#### THE RECORDS ####

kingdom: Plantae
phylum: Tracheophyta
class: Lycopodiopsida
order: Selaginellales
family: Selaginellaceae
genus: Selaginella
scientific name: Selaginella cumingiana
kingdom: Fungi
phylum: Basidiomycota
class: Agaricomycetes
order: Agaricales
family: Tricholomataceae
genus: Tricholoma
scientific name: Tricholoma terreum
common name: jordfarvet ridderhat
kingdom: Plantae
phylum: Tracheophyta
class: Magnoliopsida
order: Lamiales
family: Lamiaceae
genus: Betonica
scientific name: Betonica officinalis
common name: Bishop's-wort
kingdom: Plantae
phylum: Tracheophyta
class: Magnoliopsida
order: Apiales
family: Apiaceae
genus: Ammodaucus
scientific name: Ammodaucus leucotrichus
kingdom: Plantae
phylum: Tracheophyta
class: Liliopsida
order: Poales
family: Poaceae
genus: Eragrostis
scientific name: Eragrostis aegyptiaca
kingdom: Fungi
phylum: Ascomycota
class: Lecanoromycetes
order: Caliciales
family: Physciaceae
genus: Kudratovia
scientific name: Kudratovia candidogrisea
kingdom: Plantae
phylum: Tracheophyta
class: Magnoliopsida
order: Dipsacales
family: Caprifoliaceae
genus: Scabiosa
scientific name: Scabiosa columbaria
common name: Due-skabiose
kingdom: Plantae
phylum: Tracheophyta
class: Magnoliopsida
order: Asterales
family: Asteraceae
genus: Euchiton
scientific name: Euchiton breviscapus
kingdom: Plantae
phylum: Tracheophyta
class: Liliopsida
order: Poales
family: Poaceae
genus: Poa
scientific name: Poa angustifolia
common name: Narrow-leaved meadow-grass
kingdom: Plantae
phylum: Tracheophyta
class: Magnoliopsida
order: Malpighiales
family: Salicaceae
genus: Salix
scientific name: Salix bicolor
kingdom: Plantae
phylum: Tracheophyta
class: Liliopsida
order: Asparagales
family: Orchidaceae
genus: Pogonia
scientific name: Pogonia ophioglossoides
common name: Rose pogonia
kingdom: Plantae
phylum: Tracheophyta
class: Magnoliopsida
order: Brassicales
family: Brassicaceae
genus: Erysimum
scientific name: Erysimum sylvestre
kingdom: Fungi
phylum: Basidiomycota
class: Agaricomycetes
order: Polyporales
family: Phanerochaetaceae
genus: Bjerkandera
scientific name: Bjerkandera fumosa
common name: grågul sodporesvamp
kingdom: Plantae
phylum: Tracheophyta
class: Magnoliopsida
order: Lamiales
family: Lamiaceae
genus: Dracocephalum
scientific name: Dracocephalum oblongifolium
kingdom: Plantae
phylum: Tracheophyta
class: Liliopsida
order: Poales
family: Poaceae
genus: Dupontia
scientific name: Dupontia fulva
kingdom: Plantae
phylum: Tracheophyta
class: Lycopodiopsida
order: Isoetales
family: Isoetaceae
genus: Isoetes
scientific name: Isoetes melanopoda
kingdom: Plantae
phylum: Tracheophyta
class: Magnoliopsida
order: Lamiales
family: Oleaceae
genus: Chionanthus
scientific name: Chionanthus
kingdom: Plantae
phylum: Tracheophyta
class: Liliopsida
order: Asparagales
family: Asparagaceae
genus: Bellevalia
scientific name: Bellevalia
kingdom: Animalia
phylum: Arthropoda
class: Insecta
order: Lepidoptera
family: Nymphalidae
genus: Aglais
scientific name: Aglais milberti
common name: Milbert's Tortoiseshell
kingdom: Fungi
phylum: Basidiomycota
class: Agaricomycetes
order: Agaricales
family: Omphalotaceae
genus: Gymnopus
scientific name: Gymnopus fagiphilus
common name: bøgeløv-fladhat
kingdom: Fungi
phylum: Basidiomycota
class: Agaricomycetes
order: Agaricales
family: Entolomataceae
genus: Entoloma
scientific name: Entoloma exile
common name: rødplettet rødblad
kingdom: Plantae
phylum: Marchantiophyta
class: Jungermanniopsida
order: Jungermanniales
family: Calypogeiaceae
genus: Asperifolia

####

**SET TASK:** Copy every line of the items above exactly, with the spelling, capitalization and punctuation unchanged.

**TASK OUTPUT:**
kingdom: Plantae
phylum: Tracheophyta
class: Lycopodiopsida
order: Selaginellales
family: Selaginellaceae
genus: Selaginella
scientific name: Selaginella cumingiana
kingdom: Fungi
phylum: Basidiomycota
class: Agaricomycetes
order: Agaricales
family: Tricholomataceae
genus: Tricholoma
scientific name: Tricholoma terreum
common name: jordfarvet ridderhat
kingdom: Plantae
phylum: Tracheophyta
class: Magnoliopsida
order: Lamiales
family: Lamiaceae
genus: Betonica
scientific name: Betonica officinalis
common name: Bishop's-wort
kingdom: Plantae
phylum: Tracheophyta
class: Magnoliopsida
order: Apiales
family: Apiaceae
genus: Ammodaucus
scientific name: Ammodaucus leucotrichus
kingdom: Plantae
phylum: Tracheophyta
class: Liliopsida
order: Poales
family: Poaceae
genus: Eragrostis
scientific name: Eragrostis aegyptiaca
kingdom: Fungi
phylum: Ascomycota
class: Lecanoromycetes
order: Caliciales
family: Physciaceae
genus: Kudratovia
scientific name: Kudratovia candidogrisea
kingdom: Plantae
phylum: Tracheophyta
class: Magnoliopsida
order: Dipsacales
family: Caprifoliaceae
genus: Scabiosa
scientific name: Scabiosa columbaria
common name: Due-skabiose
kingdom: Plantae
phylum: Tracheophyta
class: Magnoliopsida
order: Asterales
family: Asteraceae
genus: Euchiton
scientific name: Euchiton breviscapus
kingdom: Plantae
phylum: Tracheophyta
class: Liliopsida
order: Poales
family: Poaceae
genus: Poa
scientific name: Poa angustifolia
common name: Narrow-leaved meadow-grass
kingdom: Plantae
phylum: Tracheophyta
class: Magnoliopsida
order: Malpighiales
family: Salicaceae
genus: Salix
scientific name: Salix bicolor
kingdom: Plantae
phylum: Tracheophyta
class: Liliopsida
order: Asparagales
family: Orchidaceae
genus: Pogonia
scientific name: Pogonia ophioglossoides
common name: Rose pogonia
kingdom: Plantae
phylum: Tracheophyta
class: Magnoliopsida
order: Brassicales
family: Brassicaceae
genus: Erysimum
scientific name: Erysimum sylvestre
kingdom: Fungi
phylum: Basidiomycota
class: Agaricomycetes
order: Polyporales
family: Phanerochaetaceae
genus: Bjerkandera
scientific name: Bjerkandera fumosa
common name: grågul sodporesvamp
kingdom: Plantae
phylum: Tracheophyta
class: Magnoliopsida
order: Lamiales
family: Lamiaceae
genus: Dracocephalum
scientific name: Dracocephalum oblongifolium
kingdom: Plantae
phylum: Tracheophyta
class: Liliopsida
order: Poales
family: Poaceae
genus: Dupontia
scientific name: Dupontia fulva
kingdom: Plantae
phylum: Tracheophyta
class: Lycopodiopsida
order: Isoetales
family: Isoetaceae
genus: Isoetes
scientific name: Isoetes melanopoda
kingdom: Plantae
phylum: Tracheophyta
class: Magnoliopsida
order: Lamiales
family: Oleaceae
genus: Chionanthus
scientific name: Chionanthus
kingdom: Plantae
phylum: Tracheophyta
class: Liliopsida
order: Asparagales
family: Asparagaceae
genus: Bellevalia
scientific name: Bellevalia
kingdom: Animalia
phylum: Arthropoda
class: Insecta
order: Lepidoptera
family: Nymphalidae
genus: Aglais
scientific name: Aglais milberti
common name: Milbert's Tortoiseshell
kingdom: Fungi
phylum: Basidiomycota
class: Agaricomycetes
order: Agaricales
family: Omphalotaceae
genus: Gymnopus
scientific name: Gymnopus fagiphilus
common name: bøgeløv-fladhat
kingdom: Fungi
phylum: Basidiomycota
class: Agaricomycetes
order: Agaricales
family: Entolomataceae
genus: Entoloma
scientific name: Entoloma exile
common name: rødplettet rødblad
kingdom: Plantae
phylum: Marchantiophyta
class: Jungermanniopsida
order: Jungermanniales
family: Calypogeiaceae
genus: Asperifolia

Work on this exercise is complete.